ハーバードでMBA取得後、震災後の日本のために貢献したいと帰国

松岡さんは、父親の仕事の関係で幼少期から日本とアメリカを行き来しながら育ちました。アメリカで卒業を控えた高校3年生のときに、日本を旅行した高校の恩師から日本文化の魅力や日本人の素晴らしさについて聞きました。しかし、その話を十分に理解できず、日本について何も知らなかったことに恥ずかしさを感じて、日本の大学に進学することを決意しました。

大学在学中は体育会アメリカンフットボール部に所属し、心身ともに鍛えられたといいます。卒業後は日本の大手電機メーカーに就職しましたが、当時の日本経済は低迷しており、会社の業績も右肩下がりの厳しい状況でした。一緒に頑張ってきた優秀な同僚たちの姿に刺激を受け、「もっと勉強して実力をつけたい」という思いから、アメリカでのMBA取得を目指します。そして、ハーバード大学でMBAを取得した年に、日本で東日本大震災が発生しました。ニュースで流れる映像に胸が締め付けられ、日本が大変なときに自分にできることはないかと帰国して、外資系コンサルティング会社の日本支社に就職します。

コンサルティング会社での多忙な日々の中で、3人の子どもに恵まれ、プライベートでも大きな変化が訪れます。

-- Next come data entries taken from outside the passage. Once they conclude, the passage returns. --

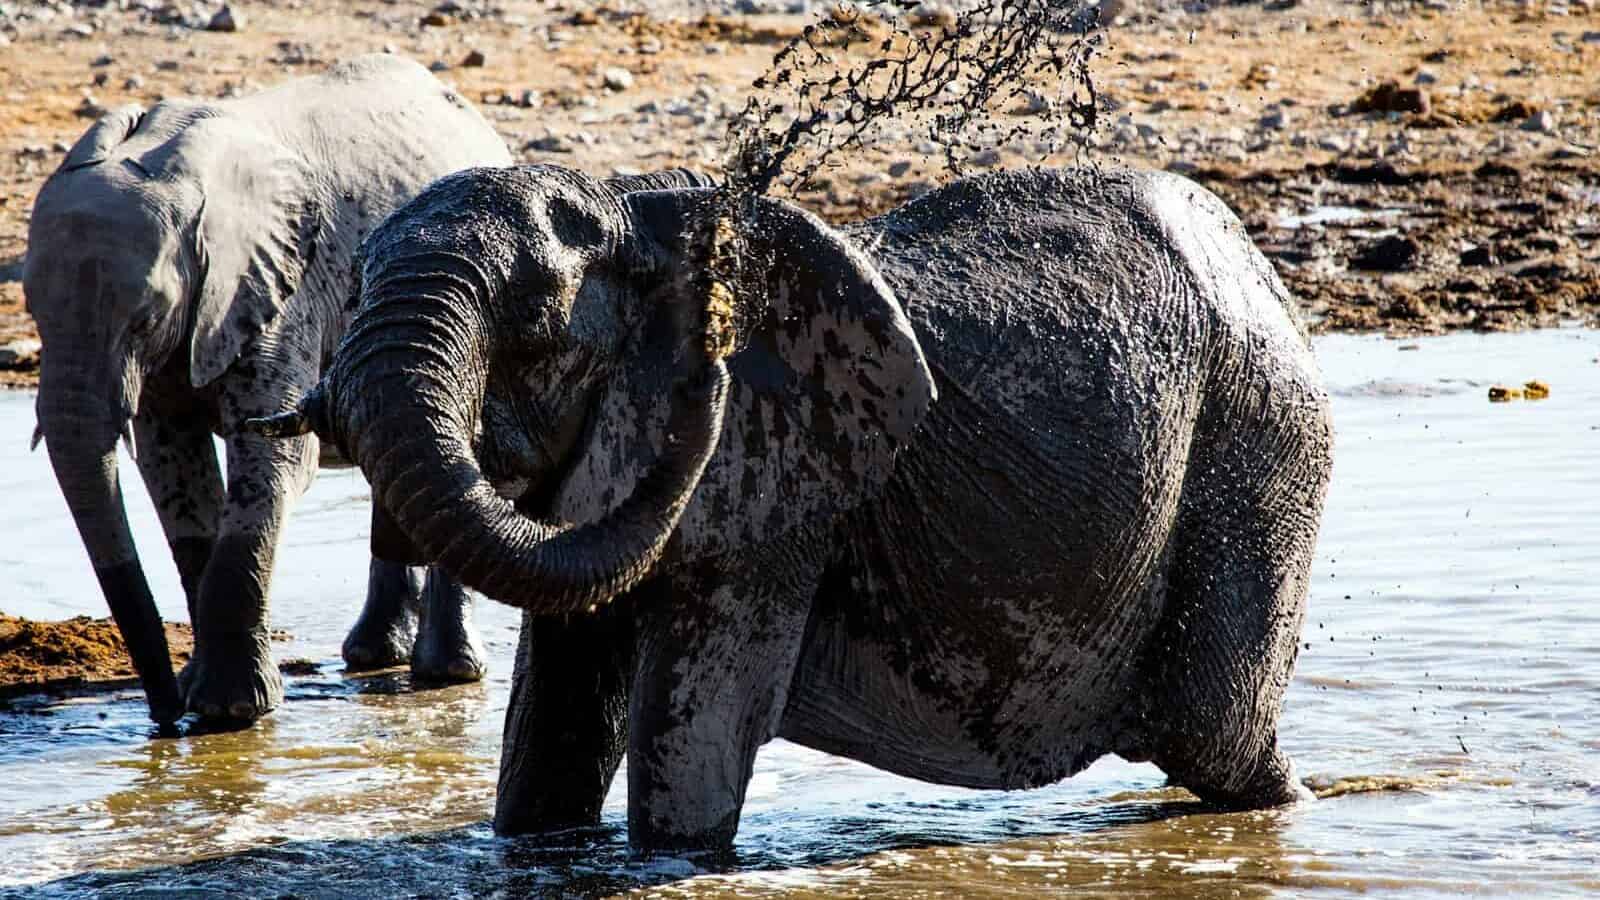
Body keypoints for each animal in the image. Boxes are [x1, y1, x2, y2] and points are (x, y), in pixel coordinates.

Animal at [22, 54, 515, 725]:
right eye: (32, 312)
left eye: (146, 319)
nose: (164, 717)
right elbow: (173, 470)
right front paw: (204, 700)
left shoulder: (284, 290)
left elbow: (270, 458)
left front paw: (232, 712)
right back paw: (371, 656)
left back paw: (447, 674)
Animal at [253, 163, 1334, 853]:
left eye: (532, 318)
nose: (705, 379)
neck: (640, 212)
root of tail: (1253, 257)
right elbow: (548, 733)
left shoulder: (768, 488)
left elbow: (687, 756)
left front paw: (676, 863)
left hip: (1259, 434)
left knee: (1214, 740)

また、子どもの1人に発達障がいがあることもわかりました。このままでは子育ての負担が奥さんにかかり過ぎてしまうと感じ、家族の幸せと子どもの療育を優先するために、2014年にアメリカへの移住を決めます。その後、ヘルスケア系の企業やスタートアップで経験を積み、ハーバードビジネススクールの同窓生とともに立ち上げたのが現在のGPx社です。

モニタリングが難しい心不全の患者の増悪をいち早く予知・検知

GPx社は、心不全と診断された患者の病状が悪化するのをいち早く予知・検知できるアルゴリズムを作成し、ウェラブルデバイスでモニタリングするサービスを開発しています。

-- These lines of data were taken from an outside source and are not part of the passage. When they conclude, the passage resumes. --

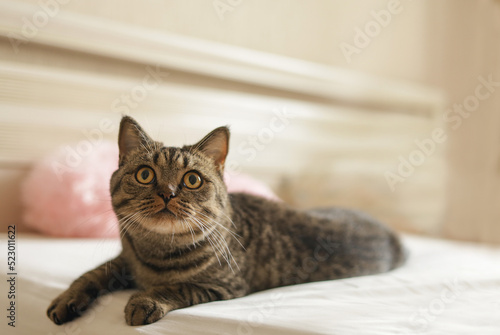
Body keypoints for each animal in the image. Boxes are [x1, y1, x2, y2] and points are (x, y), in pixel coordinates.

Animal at [47, 117, 406, 326]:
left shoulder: (225, 284)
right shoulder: (124, 259)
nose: (167, 193)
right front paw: (66, 299)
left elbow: (177, 286)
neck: (155, 255)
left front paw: (145, 300)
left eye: (192, 180)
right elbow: (92, 273)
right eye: (145, 174)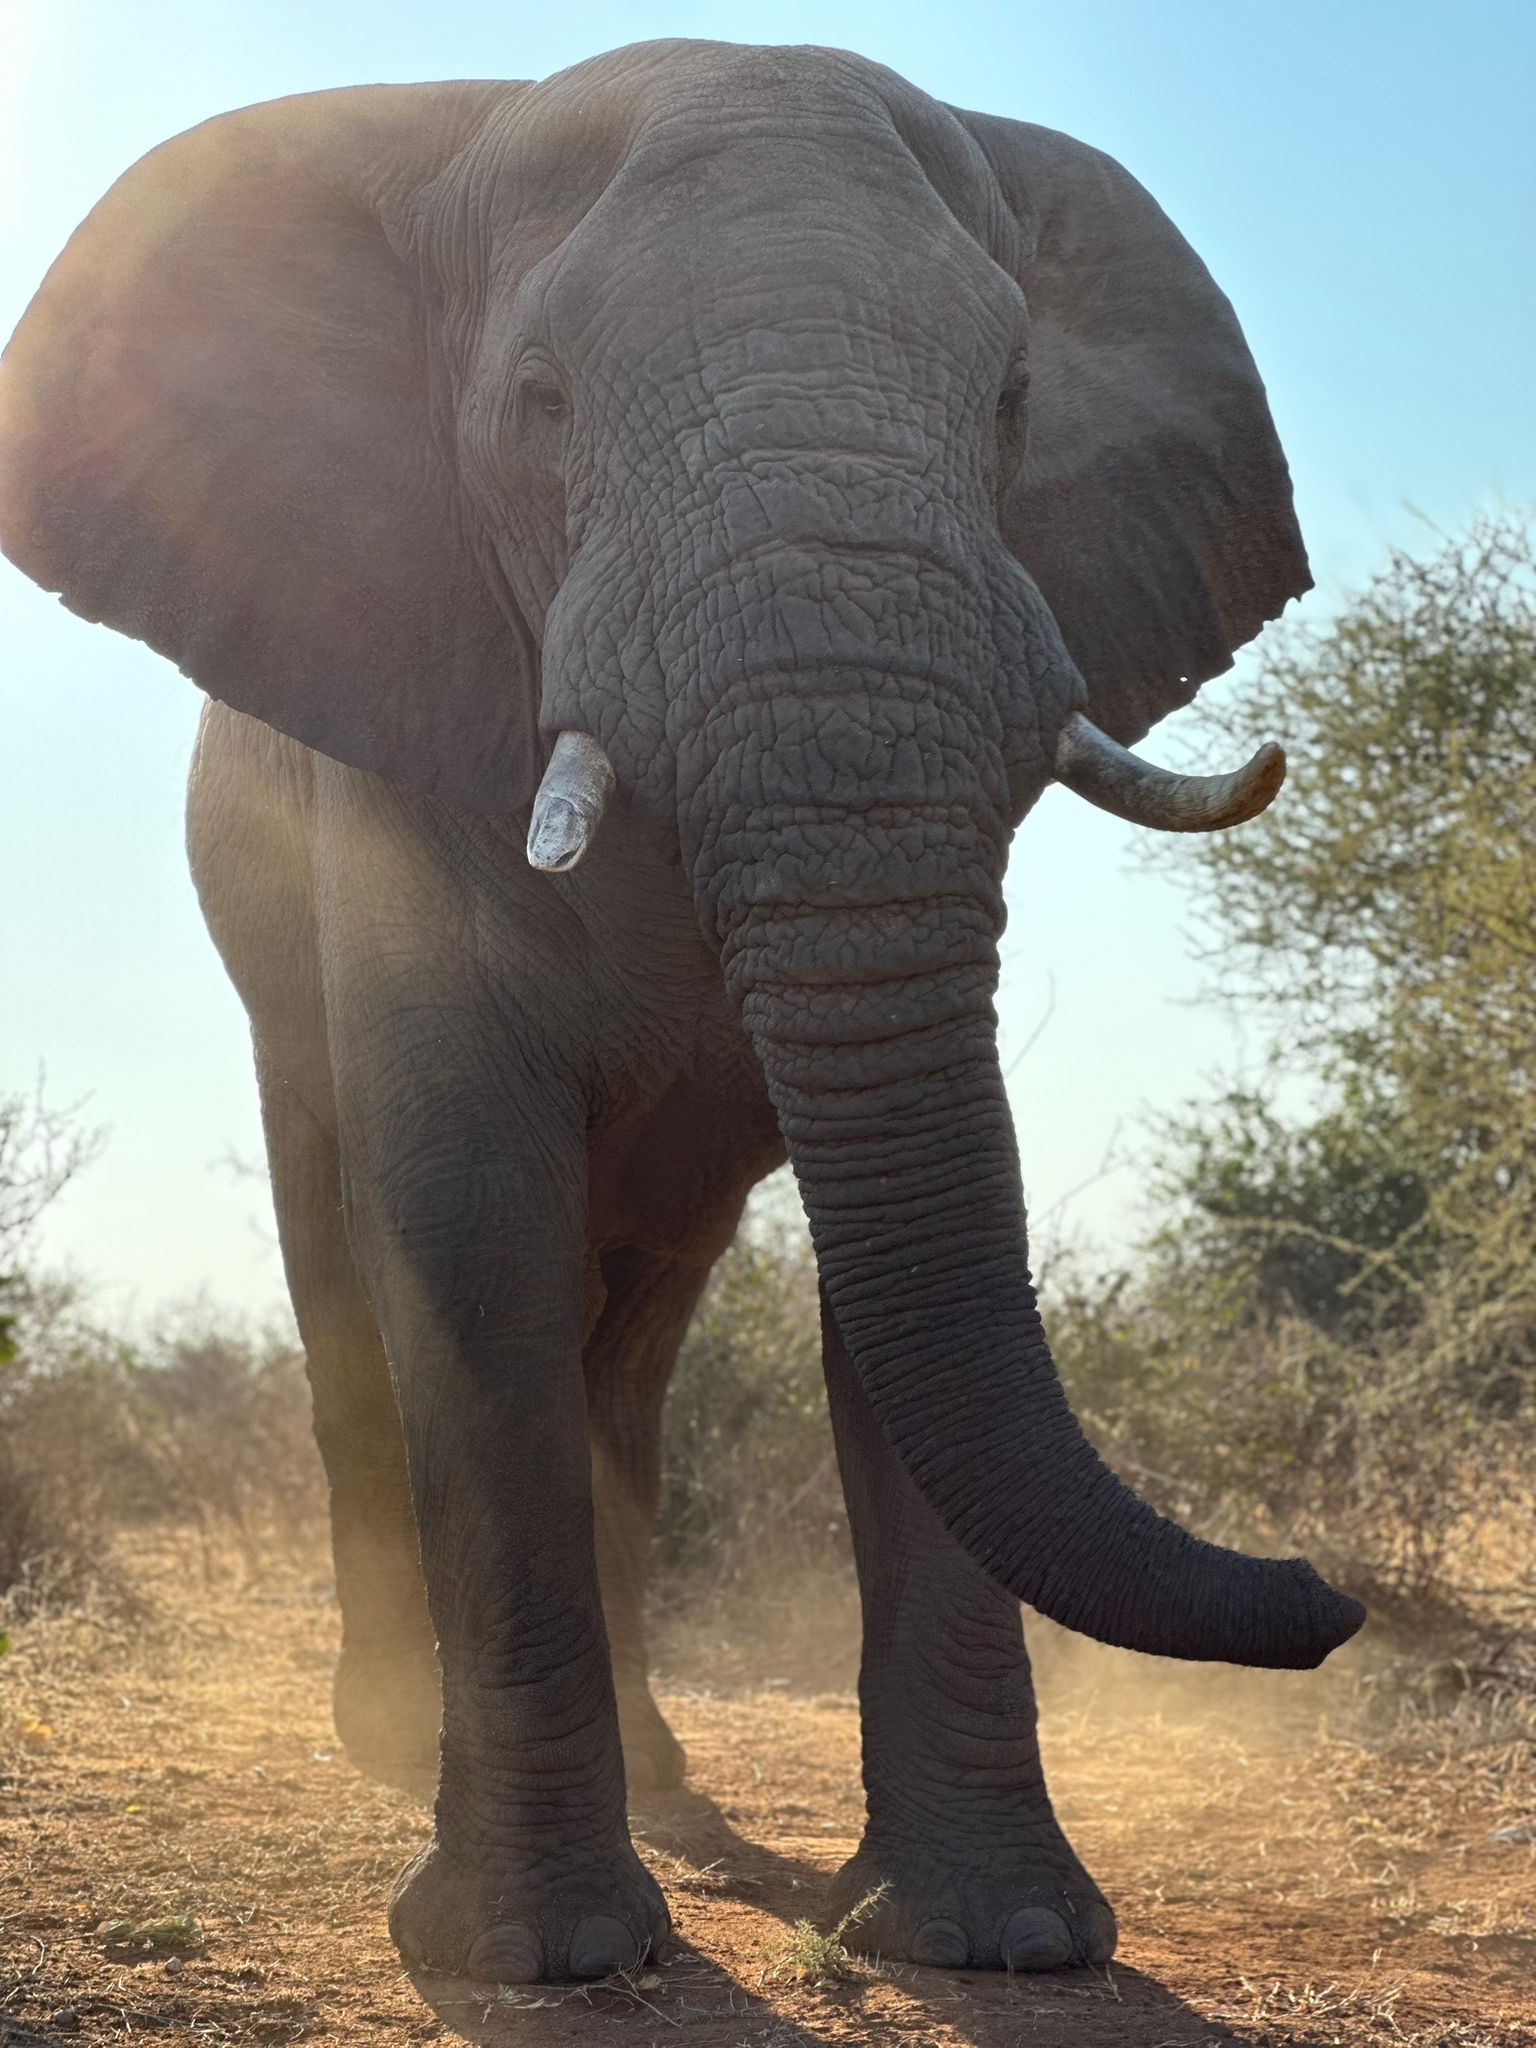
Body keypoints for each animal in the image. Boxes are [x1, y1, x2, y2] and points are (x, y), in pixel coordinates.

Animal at [0, 38, 1363, 1986]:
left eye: (1015, 397)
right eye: (541, 400)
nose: (1333, 1588)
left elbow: (923, 1236)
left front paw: (1005, 1940)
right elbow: (470, 1231)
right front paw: (539, 1957)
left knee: (632, 1341)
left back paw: (652, 1771)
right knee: (355, 1276)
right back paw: (387, 1737)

心不全の患者は、日頃から服薬、食事制限、血圧や体重の自己管理が必要で、日常生活や社会生活に多くの制約を抱えています。それにもかかわらず、心不全で入院した患者の25~30パーセントが30日以内に再入院するという報告があり、退院後の病状安定化と再入院の防止が大きな課題となっています。特に重症化する前に適切なタイミングで医療介入を行うことが重要ですが、モニタリングの難しさがその障壁となっています。

現在、心不全患者のモニタリングには、体内にデバイスを埋め込む方法がありますが、手術のハードルが高く、重篤な患者が主な対象です。また、血液検査によるモニタリングは頻繁に採血が伴い、コストもかさみます。さらに、病院が患者本人に直接連絡して体調を確認するというアナログな方法も広く行われていますが、これらはいずれも限界があります。心不全の進行を防ぐには、軽症の患者に適切なケアを提供するための遠隔モニタリングが有効ですが、その実現には十分な手段が整っていませんでした。

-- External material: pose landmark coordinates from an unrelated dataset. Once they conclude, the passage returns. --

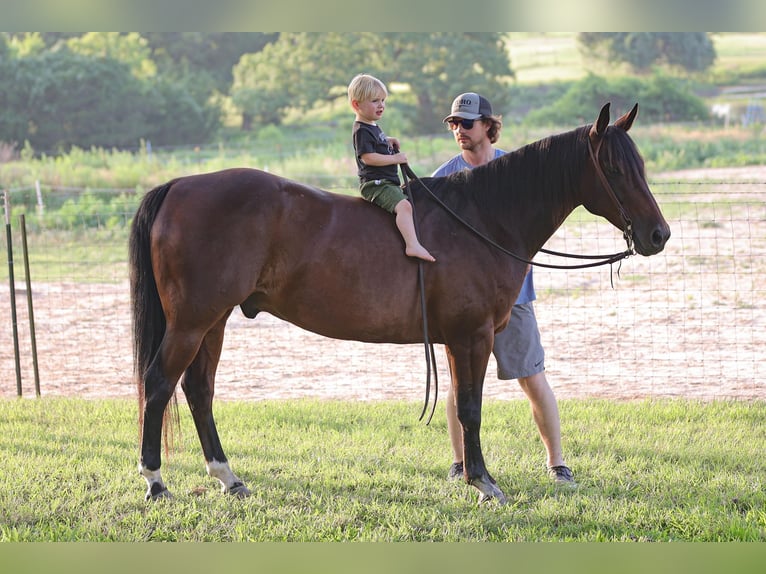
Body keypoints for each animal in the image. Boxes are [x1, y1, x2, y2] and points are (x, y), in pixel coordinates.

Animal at [132, 102, 672, 504]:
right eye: (615, 168)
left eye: (642, 165)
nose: (658, 235)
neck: (482, 219)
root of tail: (178, 185)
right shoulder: (472, 336)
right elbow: (471, 409)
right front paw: (484, 483)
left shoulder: (457, 340)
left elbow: (463, 408)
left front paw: (472, 476)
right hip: (192, 322)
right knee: (159, 384)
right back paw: (156, 481)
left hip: (213, 322)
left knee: (199, 390)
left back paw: (228, 477)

コロナ禍に起業「世界中の患者、介護している方を助けたい」

松岡さんが起業を決意した背景には、祖母が心不全で闘病していた実体験があります。心不全は病状が急変しやすく、松岡さんの祖母も常に入院への不安と隣り合わせで生活をしていました。その姿を目の当たりにした松岡さんは、患者が安心して暮らし、人生を楽しめる環境を作る方法を模索し続けていました。

「祖母が不安を抱えて生きていたことがとても心苦しかったです。これから高齢者が増える中で、心不全患者も増加するでしょう。私たちのデバイスを通じて、患者が自分の体に自信を持ち、生き生きと生活できる世界を実現したい」と松岡さんは語ります。

さらに、コロナ禍で受診控えが広がり、心不全患者の重症化が増加している状況を知ったことが、起業の意欲をさらに高めました。松岡さんは「世界中の患者や介護者を助けたい」という強い想いを抱え、2020年4月、コロナ禍の最中にGPx社を創業しました。